DOCUMENT SECTION »
Welcome to the site Magbrin.....crazy as we maybe..inbetween all the good humoured skitting and insults, there is some seriously useful information to be had..and a genuine affection of 'like-minded' folk. Enjoy what you do, and stay safe.
  Our motorhome has a Renault Master base, and is a brill tool,--never gibbed at pulling on hills..though, being front wheel drive, not too happy on very soft ground. We are happy with the fuel consumption as well 

Jackie


----------



## Guernsey Donkey (Feb 15, 2010)

Hi Magbrin - a warm welcome to the site with plenty to blether about. Nice to have someone else who lives in Scotland (Gods country). Any pics of your van!
As you can see we live in the Western Isles so you are not far away.

John (Guernsey Donkey)

Info: : http://www.wildcamping.co.uk/forums/scotland/5607-isle-lewis-isle-harris-western-isles.html

Pics: http://www.wildcamping.co.uk/forums/photo-gallery/7168-western-isles.html


----------



## magbrin (Feb 15, 2010)

Thanks to you all.

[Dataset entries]
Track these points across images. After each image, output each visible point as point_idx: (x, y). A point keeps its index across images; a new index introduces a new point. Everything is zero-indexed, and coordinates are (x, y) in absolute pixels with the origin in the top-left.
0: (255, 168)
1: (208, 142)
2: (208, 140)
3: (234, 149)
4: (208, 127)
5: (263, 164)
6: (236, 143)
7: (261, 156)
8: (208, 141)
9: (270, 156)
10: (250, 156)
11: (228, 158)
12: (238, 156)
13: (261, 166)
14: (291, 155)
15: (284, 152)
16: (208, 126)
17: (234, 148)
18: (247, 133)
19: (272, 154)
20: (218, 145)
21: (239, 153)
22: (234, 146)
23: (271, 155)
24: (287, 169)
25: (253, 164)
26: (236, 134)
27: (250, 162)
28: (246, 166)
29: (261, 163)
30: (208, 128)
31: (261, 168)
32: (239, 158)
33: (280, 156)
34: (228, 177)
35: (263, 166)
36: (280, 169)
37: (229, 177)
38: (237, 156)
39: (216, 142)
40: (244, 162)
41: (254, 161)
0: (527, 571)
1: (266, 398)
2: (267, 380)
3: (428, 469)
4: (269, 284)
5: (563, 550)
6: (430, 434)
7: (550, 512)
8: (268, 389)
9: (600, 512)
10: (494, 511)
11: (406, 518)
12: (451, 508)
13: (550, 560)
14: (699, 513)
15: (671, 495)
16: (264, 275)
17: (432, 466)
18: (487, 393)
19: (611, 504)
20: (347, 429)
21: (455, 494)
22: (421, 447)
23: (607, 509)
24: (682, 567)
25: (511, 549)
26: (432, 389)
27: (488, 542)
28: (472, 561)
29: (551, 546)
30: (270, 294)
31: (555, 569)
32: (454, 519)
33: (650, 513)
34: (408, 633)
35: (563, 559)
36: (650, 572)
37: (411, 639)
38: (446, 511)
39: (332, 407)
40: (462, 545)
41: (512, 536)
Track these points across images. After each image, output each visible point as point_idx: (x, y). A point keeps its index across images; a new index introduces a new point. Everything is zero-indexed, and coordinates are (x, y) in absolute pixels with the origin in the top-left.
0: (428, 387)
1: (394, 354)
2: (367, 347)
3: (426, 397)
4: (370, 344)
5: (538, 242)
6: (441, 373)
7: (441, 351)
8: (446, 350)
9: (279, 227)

QUESTIONS »
A. Transcribe the stretch of the forum thread from "Hi Magbrin - a" through "John (Guernsey Donkey)" word for word.
B. Decide whether each statement agrees with the forum thread, answering yes or no and quoting the deciding words: (i) The motorhome is built on a Renault Master base. (ii) The motorhome is rear wheel drive. (iii) The poster signing as John lives in the Western Isles.

RESULTS OF THE TASKS »
A.
Hi Magbrin - a warm welcome to the site with plenty to blether about. Nice to have someone else who lives in Scotland (Gods country). Any pics of your van!
As you can see we live in the Western Isles so you are not far away.

John (Guernsey Donkey)

B.
(i) Yes: "Our motorhome has a Renault Master base"
(ii) No: "being front wheel drive"
(iii) Yes: "we live in the Western Isles"